A targeting vector was designed to insert an F3 site followed by an attB site and a loxP site upstream of exon 10 of the extended synaptotagmin-like protein 1 (Esyt1) gene. Inserted downstream of exon 10, from 5’ to 3’, are a second loxP site, an attP site, a frt site, a neomycin resistance cassette, a second F3 site, and a mutated exon 10 with four aspartate residues mutated into alanine residues (D4A) followed by a second frt site. The construct was electroporated into C57BL/6-derived B6-3 embryonic stem (ES) cells. Correctly targeted ES cells were injected into blastocysts and resulting chimeric mice were bred to C57BL/6 mice.
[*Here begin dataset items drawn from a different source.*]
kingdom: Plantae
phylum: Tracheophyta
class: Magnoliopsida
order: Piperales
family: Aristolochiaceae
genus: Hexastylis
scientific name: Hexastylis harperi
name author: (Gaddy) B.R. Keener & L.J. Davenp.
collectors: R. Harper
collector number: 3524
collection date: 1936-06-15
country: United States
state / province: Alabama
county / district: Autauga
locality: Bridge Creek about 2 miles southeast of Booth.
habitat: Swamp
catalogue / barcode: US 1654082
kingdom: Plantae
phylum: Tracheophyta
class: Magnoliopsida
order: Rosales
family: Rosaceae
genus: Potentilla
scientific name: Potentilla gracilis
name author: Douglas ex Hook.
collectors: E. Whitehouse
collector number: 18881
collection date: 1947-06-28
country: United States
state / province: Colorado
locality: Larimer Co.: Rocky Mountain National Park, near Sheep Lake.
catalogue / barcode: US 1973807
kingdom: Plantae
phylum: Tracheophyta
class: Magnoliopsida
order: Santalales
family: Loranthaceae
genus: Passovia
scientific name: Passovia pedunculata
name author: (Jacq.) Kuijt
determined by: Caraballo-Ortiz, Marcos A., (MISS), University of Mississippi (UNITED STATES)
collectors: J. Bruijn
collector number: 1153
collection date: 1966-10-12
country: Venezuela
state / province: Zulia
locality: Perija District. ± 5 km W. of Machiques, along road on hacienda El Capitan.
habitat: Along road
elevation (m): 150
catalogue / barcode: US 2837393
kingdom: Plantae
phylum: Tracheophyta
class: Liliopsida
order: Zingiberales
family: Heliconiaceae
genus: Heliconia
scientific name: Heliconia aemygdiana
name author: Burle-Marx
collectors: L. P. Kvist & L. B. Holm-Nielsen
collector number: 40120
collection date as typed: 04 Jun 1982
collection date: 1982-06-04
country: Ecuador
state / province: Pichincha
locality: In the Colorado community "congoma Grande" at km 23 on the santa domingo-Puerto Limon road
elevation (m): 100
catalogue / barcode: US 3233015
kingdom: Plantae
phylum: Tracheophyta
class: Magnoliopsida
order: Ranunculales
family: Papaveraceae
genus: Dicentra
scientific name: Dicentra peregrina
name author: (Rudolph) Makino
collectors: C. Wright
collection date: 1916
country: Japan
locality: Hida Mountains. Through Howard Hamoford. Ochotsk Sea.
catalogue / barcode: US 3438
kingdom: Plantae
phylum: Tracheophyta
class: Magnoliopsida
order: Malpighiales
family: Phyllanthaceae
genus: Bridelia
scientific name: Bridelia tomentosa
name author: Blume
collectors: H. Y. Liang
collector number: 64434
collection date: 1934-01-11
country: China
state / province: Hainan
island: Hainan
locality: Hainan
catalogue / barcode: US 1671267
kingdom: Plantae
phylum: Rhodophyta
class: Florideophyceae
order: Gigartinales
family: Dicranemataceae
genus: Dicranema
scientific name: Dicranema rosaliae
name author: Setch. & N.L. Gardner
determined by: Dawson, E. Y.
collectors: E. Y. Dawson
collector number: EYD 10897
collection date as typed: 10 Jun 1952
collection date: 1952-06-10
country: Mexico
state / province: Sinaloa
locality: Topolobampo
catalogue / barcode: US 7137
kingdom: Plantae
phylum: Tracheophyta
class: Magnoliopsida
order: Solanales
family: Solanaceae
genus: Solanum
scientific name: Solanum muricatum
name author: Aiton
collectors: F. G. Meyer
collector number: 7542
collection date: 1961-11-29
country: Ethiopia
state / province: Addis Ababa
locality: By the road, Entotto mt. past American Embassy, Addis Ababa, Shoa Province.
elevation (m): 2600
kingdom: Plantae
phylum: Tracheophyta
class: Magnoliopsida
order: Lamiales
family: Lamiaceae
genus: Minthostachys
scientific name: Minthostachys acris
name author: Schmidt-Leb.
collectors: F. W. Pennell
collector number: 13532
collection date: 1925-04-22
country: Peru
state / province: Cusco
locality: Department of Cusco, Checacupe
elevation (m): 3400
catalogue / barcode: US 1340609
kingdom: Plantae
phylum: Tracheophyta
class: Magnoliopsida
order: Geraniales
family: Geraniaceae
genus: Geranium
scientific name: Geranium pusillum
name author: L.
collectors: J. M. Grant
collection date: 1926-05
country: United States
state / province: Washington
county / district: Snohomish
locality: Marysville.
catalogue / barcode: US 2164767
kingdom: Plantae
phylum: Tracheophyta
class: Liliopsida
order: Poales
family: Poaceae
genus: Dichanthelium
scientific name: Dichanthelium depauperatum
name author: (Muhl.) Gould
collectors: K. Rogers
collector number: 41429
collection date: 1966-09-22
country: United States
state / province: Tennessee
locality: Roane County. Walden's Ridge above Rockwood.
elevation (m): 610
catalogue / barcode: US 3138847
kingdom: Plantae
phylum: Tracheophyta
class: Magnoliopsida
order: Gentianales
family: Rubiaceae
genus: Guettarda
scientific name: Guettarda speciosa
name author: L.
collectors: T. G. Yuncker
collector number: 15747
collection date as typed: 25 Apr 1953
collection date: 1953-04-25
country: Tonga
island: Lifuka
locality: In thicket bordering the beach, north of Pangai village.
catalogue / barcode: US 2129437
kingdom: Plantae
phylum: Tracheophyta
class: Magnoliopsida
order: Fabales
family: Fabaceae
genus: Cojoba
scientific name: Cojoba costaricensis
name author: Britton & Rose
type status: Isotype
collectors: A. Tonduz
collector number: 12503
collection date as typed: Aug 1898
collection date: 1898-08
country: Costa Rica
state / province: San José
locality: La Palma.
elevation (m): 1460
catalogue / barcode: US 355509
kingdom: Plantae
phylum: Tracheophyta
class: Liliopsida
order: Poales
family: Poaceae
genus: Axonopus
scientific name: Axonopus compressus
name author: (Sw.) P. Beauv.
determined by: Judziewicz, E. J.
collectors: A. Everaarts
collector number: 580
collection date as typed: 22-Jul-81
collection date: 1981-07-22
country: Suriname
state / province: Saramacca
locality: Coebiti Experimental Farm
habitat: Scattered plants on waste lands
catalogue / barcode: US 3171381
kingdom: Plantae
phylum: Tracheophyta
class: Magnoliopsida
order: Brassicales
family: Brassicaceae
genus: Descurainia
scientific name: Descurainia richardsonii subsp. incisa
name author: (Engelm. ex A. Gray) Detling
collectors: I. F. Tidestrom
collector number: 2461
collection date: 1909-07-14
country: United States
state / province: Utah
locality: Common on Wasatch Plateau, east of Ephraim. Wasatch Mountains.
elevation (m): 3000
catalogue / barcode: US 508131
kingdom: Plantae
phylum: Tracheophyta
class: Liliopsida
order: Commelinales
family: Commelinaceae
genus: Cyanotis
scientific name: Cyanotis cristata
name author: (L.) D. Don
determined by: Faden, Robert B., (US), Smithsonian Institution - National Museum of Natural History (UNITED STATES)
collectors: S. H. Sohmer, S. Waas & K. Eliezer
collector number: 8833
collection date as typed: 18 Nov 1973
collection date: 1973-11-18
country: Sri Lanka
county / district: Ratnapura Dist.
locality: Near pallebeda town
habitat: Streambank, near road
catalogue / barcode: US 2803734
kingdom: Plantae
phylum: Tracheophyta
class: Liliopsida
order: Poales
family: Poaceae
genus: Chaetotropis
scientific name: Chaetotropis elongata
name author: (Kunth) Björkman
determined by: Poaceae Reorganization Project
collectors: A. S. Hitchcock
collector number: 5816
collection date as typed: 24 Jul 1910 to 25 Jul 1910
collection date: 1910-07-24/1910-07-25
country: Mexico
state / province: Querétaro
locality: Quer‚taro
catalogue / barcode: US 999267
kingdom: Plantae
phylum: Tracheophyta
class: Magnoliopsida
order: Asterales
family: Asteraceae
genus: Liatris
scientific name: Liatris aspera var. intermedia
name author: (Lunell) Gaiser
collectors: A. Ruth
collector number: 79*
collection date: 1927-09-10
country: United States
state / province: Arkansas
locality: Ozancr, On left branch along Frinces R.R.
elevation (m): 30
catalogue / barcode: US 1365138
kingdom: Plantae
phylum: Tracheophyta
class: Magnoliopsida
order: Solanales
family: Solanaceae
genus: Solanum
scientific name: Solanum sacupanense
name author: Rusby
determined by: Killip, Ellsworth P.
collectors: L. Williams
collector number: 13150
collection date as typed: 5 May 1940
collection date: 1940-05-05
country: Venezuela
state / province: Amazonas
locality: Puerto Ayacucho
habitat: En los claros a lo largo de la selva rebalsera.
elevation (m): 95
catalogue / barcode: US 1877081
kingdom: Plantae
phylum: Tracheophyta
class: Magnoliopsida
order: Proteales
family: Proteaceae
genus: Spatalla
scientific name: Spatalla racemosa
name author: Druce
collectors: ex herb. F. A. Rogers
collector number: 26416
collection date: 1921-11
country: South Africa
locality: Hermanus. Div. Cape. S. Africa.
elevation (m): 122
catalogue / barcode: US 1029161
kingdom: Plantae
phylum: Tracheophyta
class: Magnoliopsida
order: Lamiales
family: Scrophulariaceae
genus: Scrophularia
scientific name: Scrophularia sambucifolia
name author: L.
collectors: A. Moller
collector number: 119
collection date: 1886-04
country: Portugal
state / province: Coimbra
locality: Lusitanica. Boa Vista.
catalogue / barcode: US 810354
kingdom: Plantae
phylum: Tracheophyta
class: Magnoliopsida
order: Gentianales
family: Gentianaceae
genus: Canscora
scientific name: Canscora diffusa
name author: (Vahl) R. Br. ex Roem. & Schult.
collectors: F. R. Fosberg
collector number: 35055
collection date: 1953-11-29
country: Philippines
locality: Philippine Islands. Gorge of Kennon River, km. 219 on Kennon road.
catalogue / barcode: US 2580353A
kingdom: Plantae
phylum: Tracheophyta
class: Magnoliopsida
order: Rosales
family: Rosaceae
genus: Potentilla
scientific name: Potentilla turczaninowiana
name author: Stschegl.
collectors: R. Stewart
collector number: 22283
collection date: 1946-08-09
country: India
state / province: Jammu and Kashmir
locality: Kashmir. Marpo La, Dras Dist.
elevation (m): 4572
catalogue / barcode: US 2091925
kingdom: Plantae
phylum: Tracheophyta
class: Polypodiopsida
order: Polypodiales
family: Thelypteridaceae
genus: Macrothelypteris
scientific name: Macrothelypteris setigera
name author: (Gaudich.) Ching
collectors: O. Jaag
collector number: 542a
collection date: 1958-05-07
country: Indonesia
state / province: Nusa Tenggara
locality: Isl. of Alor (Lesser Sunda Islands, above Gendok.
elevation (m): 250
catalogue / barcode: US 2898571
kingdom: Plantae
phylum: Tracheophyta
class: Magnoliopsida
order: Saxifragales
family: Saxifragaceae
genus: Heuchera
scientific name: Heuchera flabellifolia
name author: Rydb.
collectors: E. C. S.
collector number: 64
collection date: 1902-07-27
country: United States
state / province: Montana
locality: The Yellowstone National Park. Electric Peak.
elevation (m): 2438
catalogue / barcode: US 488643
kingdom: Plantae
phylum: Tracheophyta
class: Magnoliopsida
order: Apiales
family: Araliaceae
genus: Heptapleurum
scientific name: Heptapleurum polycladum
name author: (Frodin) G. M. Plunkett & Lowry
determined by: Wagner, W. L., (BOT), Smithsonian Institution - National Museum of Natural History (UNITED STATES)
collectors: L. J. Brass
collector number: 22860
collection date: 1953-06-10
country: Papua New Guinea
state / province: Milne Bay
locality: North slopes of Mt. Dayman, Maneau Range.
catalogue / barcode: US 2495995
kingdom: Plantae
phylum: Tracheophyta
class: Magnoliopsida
Another targeting vector was designed to insert an F3 site followed by a loxP site upstream of exon 10 of the extended synaptotagmin-like protein 2 (Esyt2) gene. Inserted downstream of exon 10, from 5’ to 3’, are a second loxP site, a frt site, a neomycin resistance cassette, a second F3 site, a loxP2272 site, and a mutated exon 10 with four aspartate residues mutated into alanine residues (D4A) followed by a second loxP2272 site and a second frt site. The construct was electroporated into C57BL/6-derived B6-3 embryonic stem (ES) cells. Correctly targeted ES cells were injected into blastocysts and resulting chimeric mice were bred to C57BL/6 mice.
Mice from each line were bred together to generate these double conditional mice. Mice were maintained on a mixed B6;129sv background. Upon arrival at The Jackson Laboratory, mice were bred to C57BL/6J inbred mice (Stock No. 000664) for at least one generation to establish the colony.